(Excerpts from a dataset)
------------------------------------------------
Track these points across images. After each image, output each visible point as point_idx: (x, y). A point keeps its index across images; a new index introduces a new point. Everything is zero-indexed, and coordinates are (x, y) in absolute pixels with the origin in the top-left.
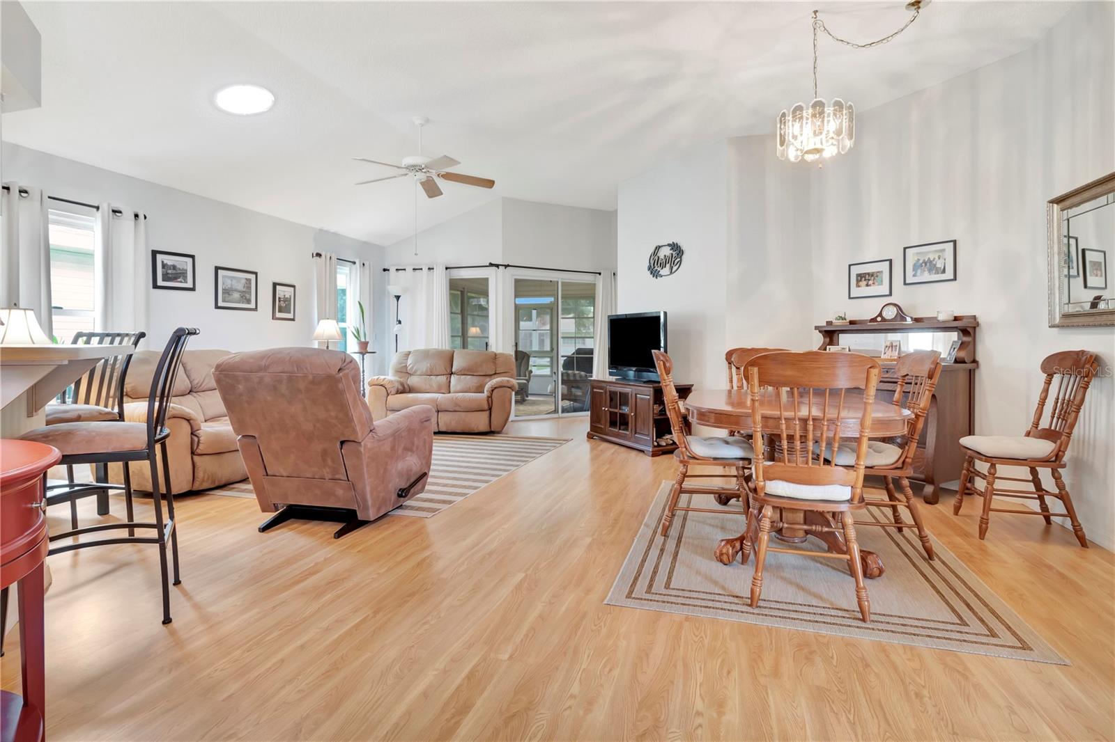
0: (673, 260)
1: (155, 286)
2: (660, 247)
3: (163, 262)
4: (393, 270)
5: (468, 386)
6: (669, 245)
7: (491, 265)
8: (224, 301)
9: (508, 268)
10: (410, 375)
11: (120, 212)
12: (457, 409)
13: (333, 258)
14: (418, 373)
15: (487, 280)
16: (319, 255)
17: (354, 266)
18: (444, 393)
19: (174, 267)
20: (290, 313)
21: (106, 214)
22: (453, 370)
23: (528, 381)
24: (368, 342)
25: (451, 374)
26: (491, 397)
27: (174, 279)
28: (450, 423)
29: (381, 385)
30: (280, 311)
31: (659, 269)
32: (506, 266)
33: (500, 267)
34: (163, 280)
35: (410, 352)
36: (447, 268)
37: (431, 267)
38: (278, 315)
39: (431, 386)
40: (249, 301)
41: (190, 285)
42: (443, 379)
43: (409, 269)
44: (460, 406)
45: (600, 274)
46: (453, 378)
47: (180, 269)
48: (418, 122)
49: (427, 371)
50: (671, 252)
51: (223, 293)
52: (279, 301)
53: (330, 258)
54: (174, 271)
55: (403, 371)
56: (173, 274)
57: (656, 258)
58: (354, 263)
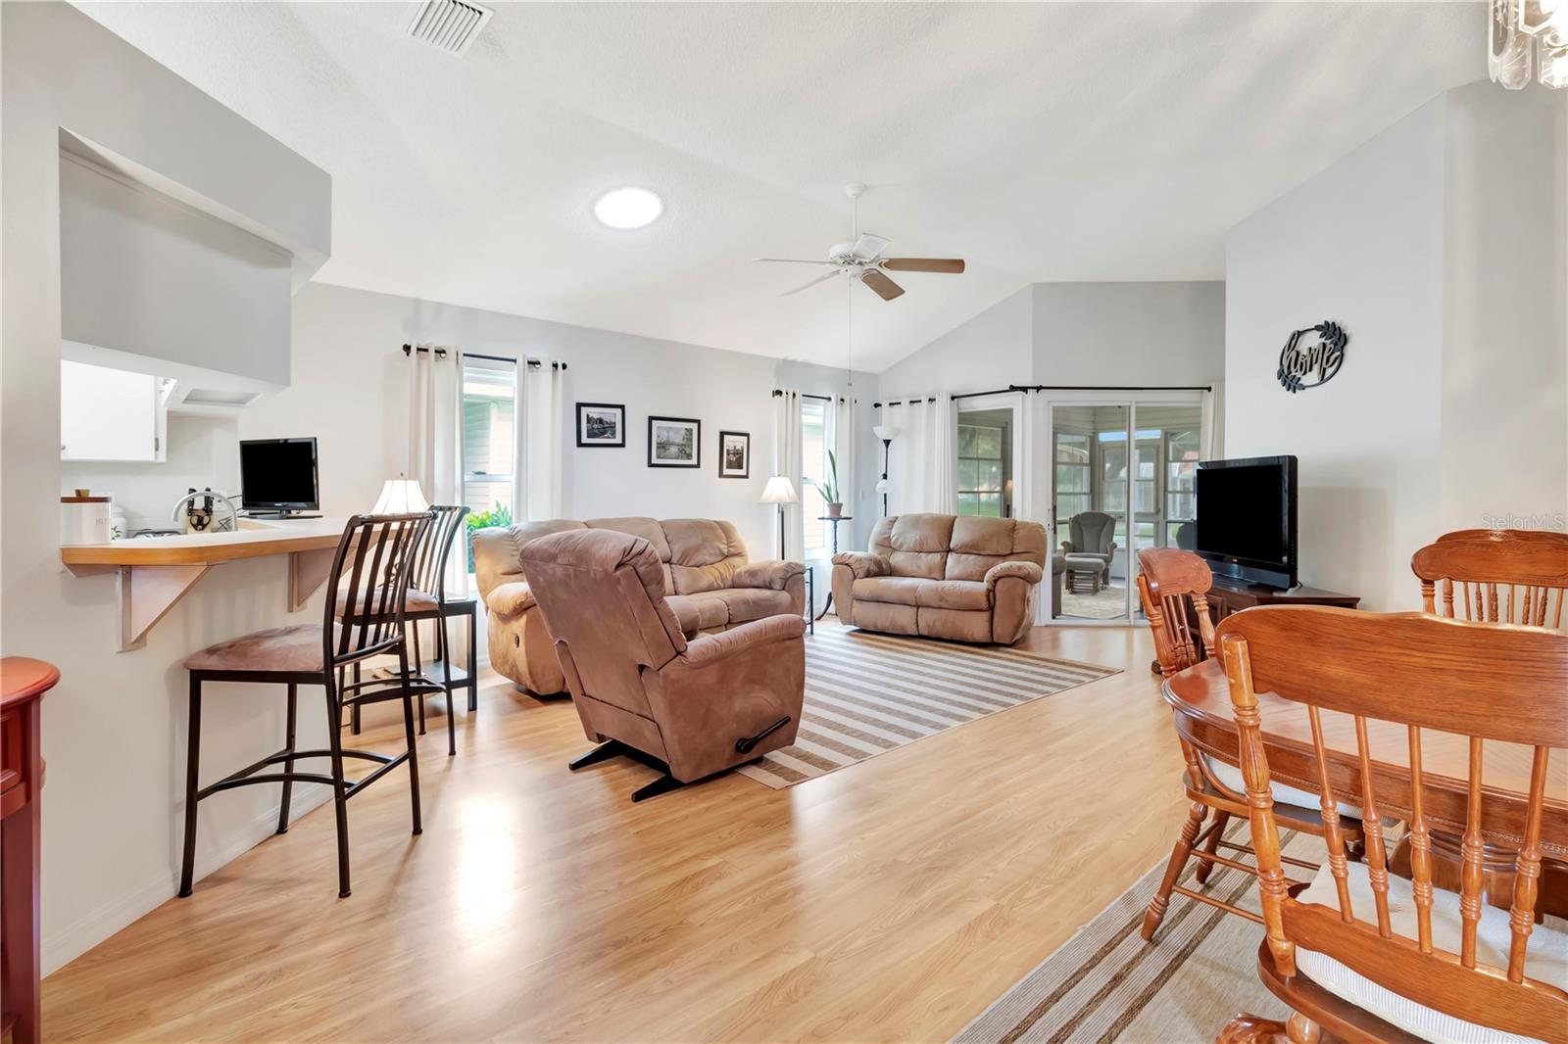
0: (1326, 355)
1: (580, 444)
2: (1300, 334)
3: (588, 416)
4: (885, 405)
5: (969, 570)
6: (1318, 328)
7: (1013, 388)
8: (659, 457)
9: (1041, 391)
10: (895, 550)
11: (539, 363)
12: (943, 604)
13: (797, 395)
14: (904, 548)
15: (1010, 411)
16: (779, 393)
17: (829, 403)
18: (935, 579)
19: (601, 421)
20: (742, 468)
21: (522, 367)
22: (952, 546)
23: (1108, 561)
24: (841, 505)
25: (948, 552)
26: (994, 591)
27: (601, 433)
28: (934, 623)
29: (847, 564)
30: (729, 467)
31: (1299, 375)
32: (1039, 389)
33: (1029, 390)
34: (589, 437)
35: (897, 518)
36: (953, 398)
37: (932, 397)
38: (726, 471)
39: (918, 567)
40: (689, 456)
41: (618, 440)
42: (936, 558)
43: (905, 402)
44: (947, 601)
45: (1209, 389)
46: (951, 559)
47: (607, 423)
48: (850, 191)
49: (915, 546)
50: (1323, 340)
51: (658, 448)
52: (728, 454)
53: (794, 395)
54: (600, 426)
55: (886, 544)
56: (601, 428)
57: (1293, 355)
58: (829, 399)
------------------------------------------------
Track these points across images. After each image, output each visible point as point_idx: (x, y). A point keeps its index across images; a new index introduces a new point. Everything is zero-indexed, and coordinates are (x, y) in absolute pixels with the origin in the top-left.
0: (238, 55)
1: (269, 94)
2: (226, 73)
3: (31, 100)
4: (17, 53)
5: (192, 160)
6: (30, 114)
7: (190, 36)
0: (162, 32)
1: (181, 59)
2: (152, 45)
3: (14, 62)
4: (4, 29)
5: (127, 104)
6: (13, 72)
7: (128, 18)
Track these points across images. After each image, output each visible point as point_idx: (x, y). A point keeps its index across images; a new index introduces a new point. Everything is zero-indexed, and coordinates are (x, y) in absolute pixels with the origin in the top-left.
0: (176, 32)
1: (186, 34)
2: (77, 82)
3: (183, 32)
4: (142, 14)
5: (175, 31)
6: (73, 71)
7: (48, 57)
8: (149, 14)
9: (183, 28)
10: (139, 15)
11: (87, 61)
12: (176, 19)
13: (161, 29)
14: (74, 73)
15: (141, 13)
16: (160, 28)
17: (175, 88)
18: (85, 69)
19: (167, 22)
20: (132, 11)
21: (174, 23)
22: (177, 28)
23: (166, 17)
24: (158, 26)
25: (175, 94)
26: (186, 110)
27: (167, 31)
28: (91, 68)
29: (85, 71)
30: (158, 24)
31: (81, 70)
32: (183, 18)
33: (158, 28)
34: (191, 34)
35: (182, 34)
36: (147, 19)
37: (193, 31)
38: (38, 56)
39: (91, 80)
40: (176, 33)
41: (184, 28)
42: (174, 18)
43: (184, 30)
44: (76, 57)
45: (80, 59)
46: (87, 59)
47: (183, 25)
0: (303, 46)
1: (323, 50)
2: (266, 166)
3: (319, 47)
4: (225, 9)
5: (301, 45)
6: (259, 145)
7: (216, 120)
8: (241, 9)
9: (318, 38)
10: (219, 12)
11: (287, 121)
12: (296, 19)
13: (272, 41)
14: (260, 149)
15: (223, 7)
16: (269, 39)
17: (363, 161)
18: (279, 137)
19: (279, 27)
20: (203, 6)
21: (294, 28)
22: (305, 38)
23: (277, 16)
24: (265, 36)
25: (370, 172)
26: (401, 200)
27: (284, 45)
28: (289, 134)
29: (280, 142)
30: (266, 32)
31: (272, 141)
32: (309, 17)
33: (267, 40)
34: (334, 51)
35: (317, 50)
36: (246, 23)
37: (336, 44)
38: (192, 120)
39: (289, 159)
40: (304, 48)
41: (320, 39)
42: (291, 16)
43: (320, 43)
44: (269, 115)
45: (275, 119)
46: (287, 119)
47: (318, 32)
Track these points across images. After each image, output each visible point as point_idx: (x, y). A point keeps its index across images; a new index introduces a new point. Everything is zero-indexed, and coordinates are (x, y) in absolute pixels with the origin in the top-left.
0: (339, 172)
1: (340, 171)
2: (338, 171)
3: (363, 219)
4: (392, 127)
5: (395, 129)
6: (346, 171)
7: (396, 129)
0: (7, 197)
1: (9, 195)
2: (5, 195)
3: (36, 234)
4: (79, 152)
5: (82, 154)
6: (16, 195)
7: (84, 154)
------------------------------------------------
**Work item**. Extract from the records above the lines from the one containing "28: (91, 68)" to the one containing "46: (87, 59)", both lines included, exactly as they appear and with nothing else.

**Result of the task**.
28: (91, 68)
29: (85, 71)
30: (158, 24)
31: (81, 70)
32: (183, 18)
33: (158, 28)
34: (191, 34)
35: (182, 34)
36: (147, 19)
37: (193, 31)
38: (38, 56)
39: (91, 80)
40: (176, 33)
41: (184, 28)
42: (174, 18)
43: (184, 30)
44: (76, 57)
45: (80, 59)
46: (87, 59)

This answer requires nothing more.